Goal of the exercise
No pictures belong in the copy. Retype exactly, and only, the stretch of lines below from the one with "be spoilt for" through the one with "Men’s Sexual Health".

┌─ Data for this exercise

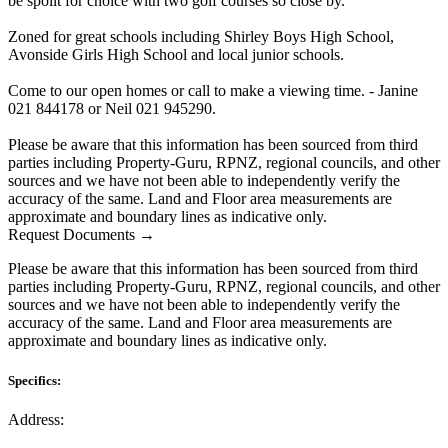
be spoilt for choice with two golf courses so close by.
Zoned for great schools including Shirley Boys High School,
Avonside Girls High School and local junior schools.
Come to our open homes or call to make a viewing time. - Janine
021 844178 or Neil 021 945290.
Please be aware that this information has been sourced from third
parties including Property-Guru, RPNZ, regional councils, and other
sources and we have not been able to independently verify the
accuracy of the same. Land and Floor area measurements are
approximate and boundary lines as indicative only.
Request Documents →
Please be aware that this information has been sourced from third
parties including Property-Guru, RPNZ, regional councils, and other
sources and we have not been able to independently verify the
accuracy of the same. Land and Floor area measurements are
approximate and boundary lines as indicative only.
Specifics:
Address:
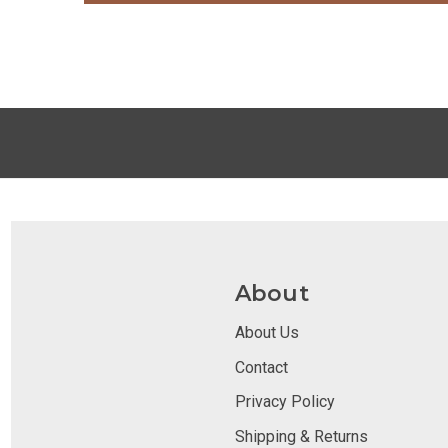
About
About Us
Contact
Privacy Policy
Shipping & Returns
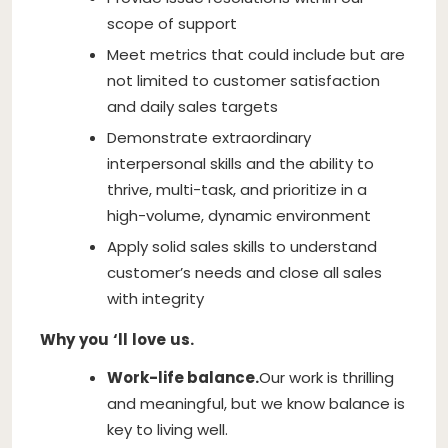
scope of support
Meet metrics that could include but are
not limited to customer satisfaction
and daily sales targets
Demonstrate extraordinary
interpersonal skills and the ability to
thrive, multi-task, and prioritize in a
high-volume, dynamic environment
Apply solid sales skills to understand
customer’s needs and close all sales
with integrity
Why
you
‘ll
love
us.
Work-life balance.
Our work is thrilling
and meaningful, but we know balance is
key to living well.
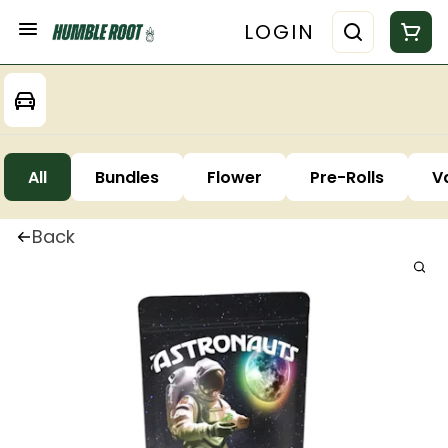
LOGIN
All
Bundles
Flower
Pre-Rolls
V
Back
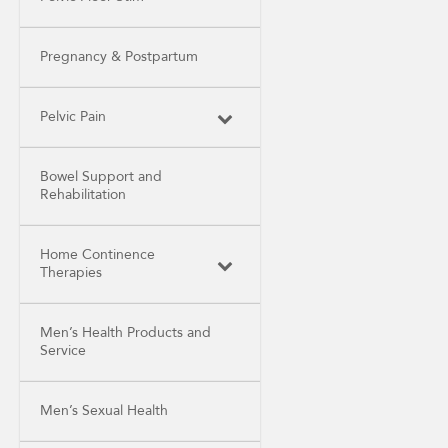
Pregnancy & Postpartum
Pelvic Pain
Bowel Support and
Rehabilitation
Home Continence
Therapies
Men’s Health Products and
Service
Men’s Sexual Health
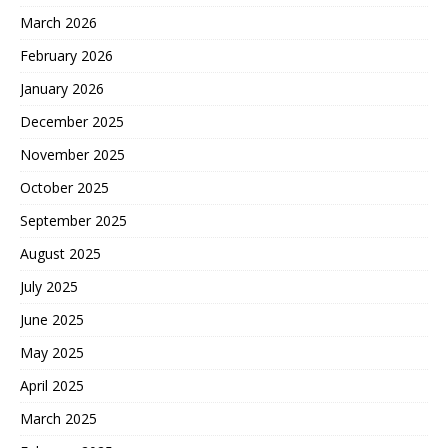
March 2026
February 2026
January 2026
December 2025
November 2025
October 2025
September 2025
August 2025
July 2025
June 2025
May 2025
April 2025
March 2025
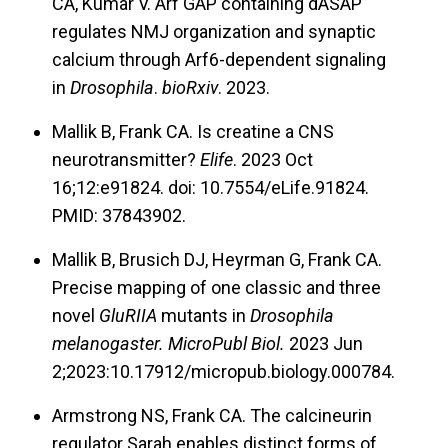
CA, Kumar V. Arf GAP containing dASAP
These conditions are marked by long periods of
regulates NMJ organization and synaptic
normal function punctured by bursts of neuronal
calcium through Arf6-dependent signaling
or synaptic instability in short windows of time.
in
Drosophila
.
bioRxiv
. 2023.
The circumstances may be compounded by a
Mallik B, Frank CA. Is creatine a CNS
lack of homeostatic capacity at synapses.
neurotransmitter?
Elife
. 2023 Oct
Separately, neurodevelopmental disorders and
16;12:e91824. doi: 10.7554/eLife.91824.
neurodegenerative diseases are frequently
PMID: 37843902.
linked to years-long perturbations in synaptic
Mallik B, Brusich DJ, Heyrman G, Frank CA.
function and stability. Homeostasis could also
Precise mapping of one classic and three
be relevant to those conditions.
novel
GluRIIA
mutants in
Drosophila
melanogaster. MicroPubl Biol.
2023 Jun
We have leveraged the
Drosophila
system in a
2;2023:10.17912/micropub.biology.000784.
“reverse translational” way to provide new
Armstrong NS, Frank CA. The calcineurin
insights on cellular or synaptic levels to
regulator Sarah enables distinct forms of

└─
┌─ Data for this exercise

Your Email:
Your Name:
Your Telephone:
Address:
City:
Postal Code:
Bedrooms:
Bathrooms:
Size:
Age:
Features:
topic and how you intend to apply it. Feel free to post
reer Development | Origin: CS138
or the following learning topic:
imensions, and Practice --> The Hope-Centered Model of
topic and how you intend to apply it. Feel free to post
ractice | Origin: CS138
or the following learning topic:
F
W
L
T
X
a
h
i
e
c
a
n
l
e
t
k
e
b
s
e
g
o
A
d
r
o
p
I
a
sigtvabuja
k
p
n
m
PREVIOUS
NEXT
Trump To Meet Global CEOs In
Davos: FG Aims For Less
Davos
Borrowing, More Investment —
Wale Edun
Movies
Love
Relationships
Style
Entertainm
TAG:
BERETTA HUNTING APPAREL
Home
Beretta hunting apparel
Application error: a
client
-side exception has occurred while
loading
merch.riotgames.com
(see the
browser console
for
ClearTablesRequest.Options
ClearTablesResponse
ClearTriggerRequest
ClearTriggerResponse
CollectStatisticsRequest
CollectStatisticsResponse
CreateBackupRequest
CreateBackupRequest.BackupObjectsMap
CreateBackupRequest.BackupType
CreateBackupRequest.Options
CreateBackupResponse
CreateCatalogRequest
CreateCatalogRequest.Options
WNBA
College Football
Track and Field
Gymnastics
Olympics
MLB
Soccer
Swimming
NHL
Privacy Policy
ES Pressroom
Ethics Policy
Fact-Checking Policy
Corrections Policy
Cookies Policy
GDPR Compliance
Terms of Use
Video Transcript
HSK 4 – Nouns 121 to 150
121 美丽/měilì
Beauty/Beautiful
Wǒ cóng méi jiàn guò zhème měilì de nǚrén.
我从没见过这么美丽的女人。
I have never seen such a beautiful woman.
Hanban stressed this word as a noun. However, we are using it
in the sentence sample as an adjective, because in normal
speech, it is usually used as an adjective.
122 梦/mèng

└─
┌─ Data for this exercise

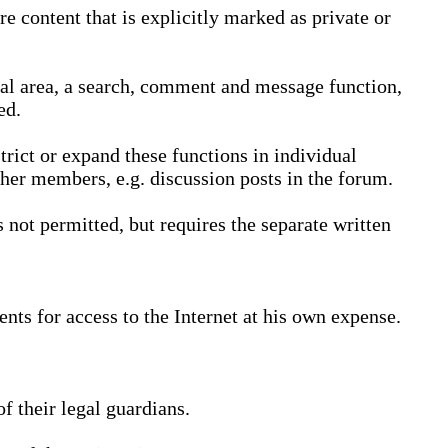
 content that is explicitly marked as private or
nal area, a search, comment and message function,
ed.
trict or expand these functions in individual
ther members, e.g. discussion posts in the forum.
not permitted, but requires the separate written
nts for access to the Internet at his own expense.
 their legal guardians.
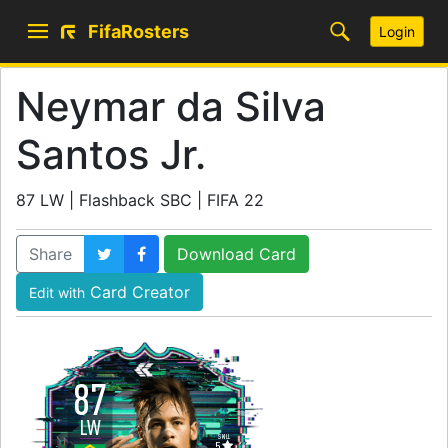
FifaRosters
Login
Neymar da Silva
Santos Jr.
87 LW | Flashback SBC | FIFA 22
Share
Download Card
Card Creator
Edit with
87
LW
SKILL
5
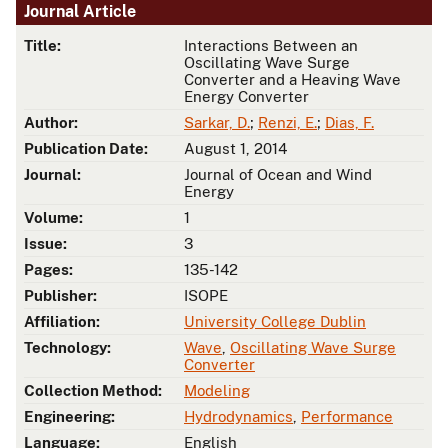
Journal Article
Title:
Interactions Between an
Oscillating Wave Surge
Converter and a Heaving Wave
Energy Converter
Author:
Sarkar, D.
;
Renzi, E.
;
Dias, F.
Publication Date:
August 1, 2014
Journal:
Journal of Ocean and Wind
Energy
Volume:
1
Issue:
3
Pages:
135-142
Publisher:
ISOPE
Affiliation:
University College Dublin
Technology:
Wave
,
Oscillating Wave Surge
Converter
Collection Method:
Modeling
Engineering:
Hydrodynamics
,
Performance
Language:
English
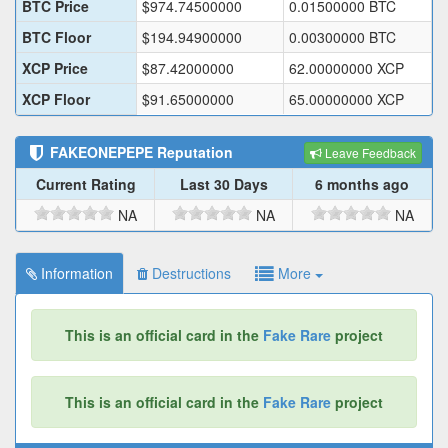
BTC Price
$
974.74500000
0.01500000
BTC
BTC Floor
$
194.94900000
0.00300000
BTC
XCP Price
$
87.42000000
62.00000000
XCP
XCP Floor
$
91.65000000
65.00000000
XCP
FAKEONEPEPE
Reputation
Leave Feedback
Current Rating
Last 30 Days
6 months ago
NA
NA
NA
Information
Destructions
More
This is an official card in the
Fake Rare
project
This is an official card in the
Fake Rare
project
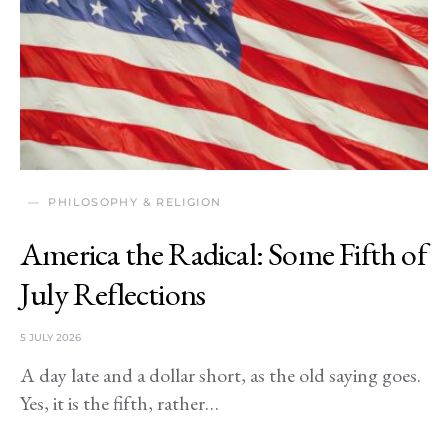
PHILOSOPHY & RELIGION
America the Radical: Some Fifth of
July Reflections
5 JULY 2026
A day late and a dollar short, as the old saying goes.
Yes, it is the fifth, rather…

└─

Solution to this exercise
be spoilt for choice with two golf courses so close by.
Zoned for great schools including Shirley Boys High School,
Avonside Girls High School and local junior schools.
Come to our open homes or call to make a viewing time. - Janine
021 844178 or Neil 021 945290.
Please be aware that this information has been sourced from third
parties including Property-Guru, RPNZ, regional councils, and other
sources and we have not been able to independently verify the
accuracy of the same. Land and Floor area measurements are
approximate and boundary lines as indicative only.
Request Documents →
Please be aware that this information has been sourced from third
parties including Property-Guru, RPNZ, regional councils, and other
sources and we have not been able to independently verify the
accuracy of the same. Land and Floor area measurements are
approximate and boundary lines as indicative only.
Specifics:
Address:
About
About Us
Contact
Privacy Policy
Shipping & Returns
scope of support
Meet metrics that could include but are
not limited to customer satisfaction
and daily sales targets
Demonstrate extraordinary
interpersonal skills and the ability to
thrive, multi-task, and prioritize in a
high-volume, dynamic environment
Apply solid sales skills to understand
customer’s needs and close all sales
with integrity
Why
you
‘ll
love
us.
Work-life balance.
Our work is thrilling
and meaningful, but we know balance is
key to living well.
LOGIN
All
Bundles
Flower
Pre-Rolls
V
Back
Pregnancy & Postpartum
Pelvic Pain
Bowel Support and
Rehabilitation
Home Continence
Therapies
Men’s Health Products and
Service
Men’s Sexual Health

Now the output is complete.